此后Xu等人设计了一种基于半导体激光器的OPLL用于原子干涉测量[28-29],如图6所示。其中,虚线框a中PFD、Loop Filter和PID三部分均通过FPGA实现。虚线框b部分可视为等效的数控振荡器(DCO),它与FPGA的数字控制电路相结合构成全数字锁相环。该锁相环可以实现小于1 Hz的拍频线宽,残余相位误差方差为0.14 rad2。

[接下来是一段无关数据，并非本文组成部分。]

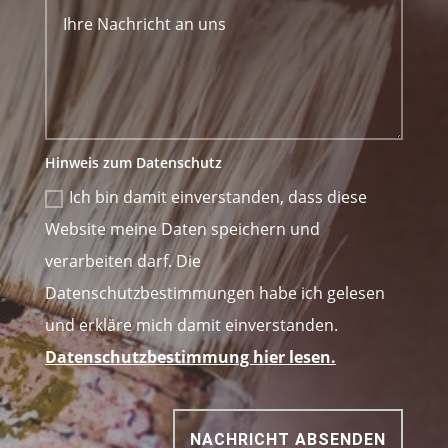
Hinweis zum Datenschutz
Ich bin damit einverstanden, dass diese
Website meine Daten speichern und
verarbeiten darf. Die
Datenschutzbestimmungen habe ich gelesen
und erkläre mich damit einverstanden.
Datenschutzbestimmung hier lesen.
NACHRICHT ABSENDEN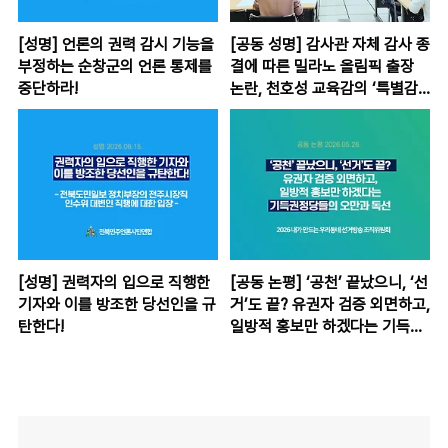
[성명] 언론의 권력 감시 기능을
[공동 성명] 감사관 자체 감사 종
부정하는 순창군의 언론 통제를
결에 따른 밀라노 올림픽 출장
중단하라!
논란, 천호성 교육감의 ‘특별감
찰위원회’를 통해 전면 재조사하
라!
[성명] 권력자의 입으로 직행한
[공동 논평] ‘공천’ 끝났으니, ‘선
기자와 이를 방조한 당선인을 규
거’도 끝? 유권자 검증 외면하고,
탄한다!
일방적 홍보만 하겠다는 기득권
정당들의 오만과 독선 (우리동네
선거방송 20260526)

Yao等人在基于FPGA的激光偏频锁定方案中采用了上升沿和下降沿同时计数的判别方法,以及高概率均值滤波算法和变步长与分段逼近算法,最终实现拍频频率波动范围在±10 Hz以内[30]。
浙江理工大学的谢建东等人基于锁相放大原理,实现了利用FPGA进行鉴频鉴相及相位锁定的OPLL,使外腔半导体激光器(ECDL)在10 nm波长范围均可偏频锁定至光频梳,锁定后的拍频信号频率波动被控制在±3 Hz以内,激光器频率波动在±6 kHz左右[31]。
目前,基于FPGA的OPLL在激光偏频锁定中已有越来越多的研究和应用,FPGA在系统中主要实现各器件的低延时控制,或对拍频进行计数等工作,而超高频信号的鉴频鉴相工作仍需由专门的鉴频鉴相器件来完成。随着OPLL偏频锁定系统功能的不断丰富,对逻辑控制的要求不断提高,将FPGA应用于OPLL系统是未来的发展趋势。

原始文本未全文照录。